The metastatic spread of tumour cells causes the vast majority of cancer deaths. Clinical and pathological evidence indicated that the metastatic spread of tumours through lymphatic vessels to local/regional LNs is an early event in metastatic disease for many solid human tumours (Stacker et al, 2002b). Lymph node metastasis is an important prognostic indicator for patient with DGC (Otsuji et al, 2004; Kunisaki et al, 2005). Tumour cells can escape from the primary site by entering existing vessels or new vessels actively recruited into the primary tumour (Stacker et al, 2002b). Therefore, the VEGF-C/VEGFR-3 signalling system for lymphangiogenesis might constitute a potential new target for the development of anti-cancer therapeutics (Stacker et al, 2002b). In this study, the LN metastases in mice treated with Ki23057 were significantly smaller and fewer in comparison with the metastases detected in the controls. The LVD values in the gastric tumours were examined using LYVE-1 staining. The degree of lymphatic invasion and the number of lymphatic vessels were significantly fewer in the tumours treated by Ki23057. VEGFR-3 signalling mediates lymphangiogenesis in tumours and would have a significant role in tumour metastasis through the lymphatics (Kitadai et al, 2005; Juttner et al, 2006). Ki23057 showed considerable inhibitory activity against autophosphorylation of VEGFR-3 in vitro and in vivo; the IC50 for VEGFR-3 is 4.3 nM in the cellular assay and 5.4 nM in the cell-free kinase assay. Immunohistochemical studies also showed that the oral administration of Ki23057 showed the inhibitory effect of VEGFR-3 phosphorylation for the lymph endothelial cells in the tumours of the mice. In contrast, the expression level of VEGF-C was not affected by Ki23057. These findings suggest that Ki23057 is a promising molecular targeting agent for LN metastasis working as a VEGFR-3 inhibitor against lymphangiogenesis in DGC. The VEGFR-3 signalling system might be one of attractive targets for antilymphangiogenic therapeutics designed to restrict LN metastasis.
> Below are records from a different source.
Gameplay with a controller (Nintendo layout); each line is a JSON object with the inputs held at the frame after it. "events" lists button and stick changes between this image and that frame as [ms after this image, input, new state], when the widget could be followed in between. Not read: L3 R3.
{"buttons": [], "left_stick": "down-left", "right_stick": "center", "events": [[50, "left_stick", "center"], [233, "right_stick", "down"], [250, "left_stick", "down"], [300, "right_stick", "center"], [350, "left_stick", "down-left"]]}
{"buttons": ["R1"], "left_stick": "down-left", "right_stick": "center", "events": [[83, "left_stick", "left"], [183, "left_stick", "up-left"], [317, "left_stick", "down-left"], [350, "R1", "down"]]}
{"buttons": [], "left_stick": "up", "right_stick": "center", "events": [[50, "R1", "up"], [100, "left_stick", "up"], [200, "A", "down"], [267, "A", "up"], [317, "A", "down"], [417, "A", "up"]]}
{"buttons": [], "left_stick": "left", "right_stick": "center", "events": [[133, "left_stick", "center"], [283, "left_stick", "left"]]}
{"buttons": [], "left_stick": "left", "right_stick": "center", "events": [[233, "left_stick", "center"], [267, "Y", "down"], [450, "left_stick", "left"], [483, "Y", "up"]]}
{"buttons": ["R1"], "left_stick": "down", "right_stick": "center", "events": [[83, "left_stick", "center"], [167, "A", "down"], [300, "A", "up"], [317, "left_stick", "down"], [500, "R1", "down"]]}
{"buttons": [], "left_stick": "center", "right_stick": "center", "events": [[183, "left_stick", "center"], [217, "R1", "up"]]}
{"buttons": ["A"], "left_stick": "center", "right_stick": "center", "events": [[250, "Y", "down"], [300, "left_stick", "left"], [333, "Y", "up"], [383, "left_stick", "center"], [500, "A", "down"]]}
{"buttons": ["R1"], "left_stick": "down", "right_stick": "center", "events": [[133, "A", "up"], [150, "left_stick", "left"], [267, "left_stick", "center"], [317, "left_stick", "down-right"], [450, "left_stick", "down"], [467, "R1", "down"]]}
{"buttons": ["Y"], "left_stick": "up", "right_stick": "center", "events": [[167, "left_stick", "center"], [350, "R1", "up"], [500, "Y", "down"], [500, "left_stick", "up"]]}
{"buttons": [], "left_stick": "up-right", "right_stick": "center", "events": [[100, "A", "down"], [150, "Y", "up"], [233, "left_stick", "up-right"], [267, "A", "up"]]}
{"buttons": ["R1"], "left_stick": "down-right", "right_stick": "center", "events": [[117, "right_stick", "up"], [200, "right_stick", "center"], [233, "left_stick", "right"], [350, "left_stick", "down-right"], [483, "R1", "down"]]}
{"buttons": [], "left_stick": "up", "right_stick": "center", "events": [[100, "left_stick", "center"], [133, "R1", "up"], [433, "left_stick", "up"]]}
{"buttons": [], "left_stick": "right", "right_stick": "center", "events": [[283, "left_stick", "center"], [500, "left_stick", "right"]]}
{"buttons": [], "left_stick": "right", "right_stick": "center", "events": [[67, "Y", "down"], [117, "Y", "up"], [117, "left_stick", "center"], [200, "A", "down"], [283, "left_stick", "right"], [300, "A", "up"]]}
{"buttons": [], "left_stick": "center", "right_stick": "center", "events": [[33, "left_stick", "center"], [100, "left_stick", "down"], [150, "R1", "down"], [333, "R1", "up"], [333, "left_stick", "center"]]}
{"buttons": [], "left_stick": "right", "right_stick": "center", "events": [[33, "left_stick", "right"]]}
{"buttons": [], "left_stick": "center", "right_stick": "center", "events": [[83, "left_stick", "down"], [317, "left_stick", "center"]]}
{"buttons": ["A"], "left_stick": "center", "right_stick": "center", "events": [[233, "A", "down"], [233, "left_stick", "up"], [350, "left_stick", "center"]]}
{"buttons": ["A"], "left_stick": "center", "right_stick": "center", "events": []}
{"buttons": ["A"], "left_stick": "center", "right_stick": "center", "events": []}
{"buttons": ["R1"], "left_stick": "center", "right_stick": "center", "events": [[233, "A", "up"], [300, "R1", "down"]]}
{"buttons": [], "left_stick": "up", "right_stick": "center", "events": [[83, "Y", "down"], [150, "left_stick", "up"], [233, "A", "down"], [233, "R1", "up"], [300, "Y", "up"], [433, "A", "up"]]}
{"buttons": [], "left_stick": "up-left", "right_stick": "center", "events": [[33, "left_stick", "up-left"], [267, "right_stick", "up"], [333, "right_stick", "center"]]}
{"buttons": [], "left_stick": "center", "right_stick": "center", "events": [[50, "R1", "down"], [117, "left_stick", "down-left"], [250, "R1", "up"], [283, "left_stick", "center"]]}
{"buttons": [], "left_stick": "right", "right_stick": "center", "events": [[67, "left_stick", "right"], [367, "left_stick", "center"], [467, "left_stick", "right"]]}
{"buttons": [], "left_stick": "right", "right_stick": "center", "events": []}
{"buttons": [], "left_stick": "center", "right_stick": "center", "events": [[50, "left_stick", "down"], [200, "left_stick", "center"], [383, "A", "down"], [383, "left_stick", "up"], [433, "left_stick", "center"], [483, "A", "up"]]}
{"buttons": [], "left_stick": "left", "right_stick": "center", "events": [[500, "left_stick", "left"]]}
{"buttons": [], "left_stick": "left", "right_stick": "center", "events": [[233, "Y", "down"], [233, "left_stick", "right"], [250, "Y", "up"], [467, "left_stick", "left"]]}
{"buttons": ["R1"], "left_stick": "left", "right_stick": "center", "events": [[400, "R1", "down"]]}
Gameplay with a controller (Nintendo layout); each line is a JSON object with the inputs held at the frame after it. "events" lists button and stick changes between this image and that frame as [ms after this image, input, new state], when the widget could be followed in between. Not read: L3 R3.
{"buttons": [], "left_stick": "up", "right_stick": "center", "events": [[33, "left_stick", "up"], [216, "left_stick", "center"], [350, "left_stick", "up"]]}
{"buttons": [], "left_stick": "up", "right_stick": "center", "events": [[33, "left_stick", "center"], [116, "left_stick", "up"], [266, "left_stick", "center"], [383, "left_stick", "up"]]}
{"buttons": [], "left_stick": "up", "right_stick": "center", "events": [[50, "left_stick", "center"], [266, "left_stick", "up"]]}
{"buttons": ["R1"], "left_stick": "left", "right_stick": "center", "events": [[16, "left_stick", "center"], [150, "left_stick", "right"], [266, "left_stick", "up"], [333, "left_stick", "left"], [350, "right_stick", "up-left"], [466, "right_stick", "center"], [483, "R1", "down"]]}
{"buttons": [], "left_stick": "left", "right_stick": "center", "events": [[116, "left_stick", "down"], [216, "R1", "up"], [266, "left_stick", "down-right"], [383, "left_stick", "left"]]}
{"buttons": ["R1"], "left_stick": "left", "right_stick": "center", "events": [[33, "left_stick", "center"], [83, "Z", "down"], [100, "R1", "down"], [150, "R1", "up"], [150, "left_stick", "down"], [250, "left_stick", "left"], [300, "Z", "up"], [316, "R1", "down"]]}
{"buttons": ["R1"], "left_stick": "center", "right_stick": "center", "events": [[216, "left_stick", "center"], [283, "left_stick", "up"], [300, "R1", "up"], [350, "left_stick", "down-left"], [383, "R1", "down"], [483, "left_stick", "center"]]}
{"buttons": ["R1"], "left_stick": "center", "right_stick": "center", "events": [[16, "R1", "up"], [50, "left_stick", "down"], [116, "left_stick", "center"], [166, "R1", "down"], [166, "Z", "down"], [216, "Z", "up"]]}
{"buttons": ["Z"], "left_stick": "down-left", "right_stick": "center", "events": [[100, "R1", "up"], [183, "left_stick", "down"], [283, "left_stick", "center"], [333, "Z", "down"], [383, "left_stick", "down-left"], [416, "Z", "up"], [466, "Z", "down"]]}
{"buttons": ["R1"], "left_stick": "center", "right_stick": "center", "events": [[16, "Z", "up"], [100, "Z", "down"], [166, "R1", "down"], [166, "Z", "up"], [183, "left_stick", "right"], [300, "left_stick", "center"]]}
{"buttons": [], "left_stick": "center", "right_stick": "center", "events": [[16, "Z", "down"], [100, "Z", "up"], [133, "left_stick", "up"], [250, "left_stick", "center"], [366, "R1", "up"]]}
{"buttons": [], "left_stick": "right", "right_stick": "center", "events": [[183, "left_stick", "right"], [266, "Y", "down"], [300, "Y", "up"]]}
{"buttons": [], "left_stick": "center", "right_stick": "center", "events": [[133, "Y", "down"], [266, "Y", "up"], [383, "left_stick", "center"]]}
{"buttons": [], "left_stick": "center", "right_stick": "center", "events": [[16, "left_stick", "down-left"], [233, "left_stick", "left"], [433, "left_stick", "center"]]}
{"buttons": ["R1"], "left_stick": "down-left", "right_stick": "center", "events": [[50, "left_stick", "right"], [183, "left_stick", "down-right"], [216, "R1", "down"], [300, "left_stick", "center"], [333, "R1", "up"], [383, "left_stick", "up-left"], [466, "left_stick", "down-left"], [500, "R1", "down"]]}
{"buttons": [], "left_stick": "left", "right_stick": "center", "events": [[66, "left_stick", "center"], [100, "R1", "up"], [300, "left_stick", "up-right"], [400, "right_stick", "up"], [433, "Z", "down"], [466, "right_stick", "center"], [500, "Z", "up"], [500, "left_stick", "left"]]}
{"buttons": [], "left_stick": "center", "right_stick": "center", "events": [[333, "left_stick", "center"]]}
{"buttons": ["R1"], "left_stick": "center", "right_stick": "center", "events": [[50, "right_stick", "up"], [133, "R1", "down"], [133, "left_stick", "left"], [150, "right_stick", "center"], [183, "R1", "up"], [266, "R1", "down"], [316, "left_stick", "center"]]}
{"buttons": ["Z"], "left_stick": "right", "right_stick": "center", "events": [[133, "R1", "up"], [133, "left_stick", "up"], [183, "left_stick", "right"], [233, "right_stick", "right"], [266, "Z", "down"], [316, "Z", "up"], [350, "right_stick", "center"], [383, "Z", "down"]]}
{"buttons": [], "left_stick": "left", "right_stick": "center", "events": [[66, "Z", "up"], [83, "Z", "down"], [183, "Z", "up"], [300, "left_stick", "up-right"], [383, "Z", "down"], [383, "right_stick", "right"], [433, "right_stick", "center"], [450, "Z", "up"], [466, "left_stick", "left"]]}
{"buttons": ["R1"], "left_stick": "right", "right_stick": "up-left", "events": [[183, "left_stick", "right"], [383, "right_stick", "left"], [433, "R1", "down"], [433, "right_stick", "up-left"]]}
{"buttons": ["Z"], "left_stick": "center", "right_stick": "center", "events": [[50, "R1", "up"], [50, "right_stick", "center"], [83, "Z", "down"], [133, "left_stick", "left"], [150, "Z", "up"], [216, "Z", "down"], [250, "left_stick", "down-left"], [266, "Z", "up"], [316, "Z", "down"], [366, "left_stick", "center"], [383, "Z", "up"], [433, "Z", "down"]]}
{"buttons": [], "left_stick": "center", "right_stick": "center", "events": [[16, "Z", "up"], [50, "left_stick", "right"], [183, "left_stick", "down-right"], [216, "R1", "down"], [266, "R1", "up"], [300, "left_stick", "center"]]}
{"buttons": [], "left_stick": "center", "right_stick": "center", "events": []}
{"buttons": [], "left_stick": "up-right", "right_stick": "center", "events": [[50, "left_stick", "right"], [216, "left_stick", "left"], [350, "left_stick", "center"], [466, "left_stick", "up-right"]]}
It is still controversial whether nodal metastasis is dependent on tumour-induced lymphangiogenesis or the invasion of preexisting lymphatic vessels (Clarijs et al, 2001). Our findings suggest that LN metastasis is dependent on tumour-induced lymphangiogenesis and indicate that the inhibition of lymphangiogenesis targeting VEGFR-3 is a realistic therapeutic strategy for inhibiting LN metastasis. In contrast, immunohistochemical study by CD31 showed that Ki23057 treatment resulted in no inhibition of tumour MVD, which indicated that Ki23057 did not affect angiogenesis within the primary tumours of DGC. Diffuse-type gastric carcinoma has been reported to show the hypo-vascularity and low VEGF expression, and the vessel count was not correlated with the presence of endothelial VEGFR-2 in DGC (Takahashi et al, 1996). These findings might explain the reason for the ineffectiveness of Ki23057 on the tumour MVD by CD31 staining in the DGC tumour vasculature.

The oral administration of Ki23057 resulted in a reduction of the gastric tumour size. We have previously reported that proliferation of DGC cells was stimulated by FGF-7, which is a ligand of FGFR-2, but not by VEGF. Ki23057 blocks the autophosphorylation of fibroblast growth factor receptor 2 and VEGFR-3 (Shimizu et al, 2004; Nakamura et al, 2006). Ki23057 might decrease the growth of DGC tumour by inhibiting the FGFR-2 signalling pathway.

In conclusion, the inhibition of lymphangiogenesis targeting VEGFR-3 is a realistic therapeutic strategy for inhibiting LN metastasis. The autophosphorylation inhibitor against VEGFR-3, Ki23057, might therefore be useful for the treatment of LN metastasis of DGC.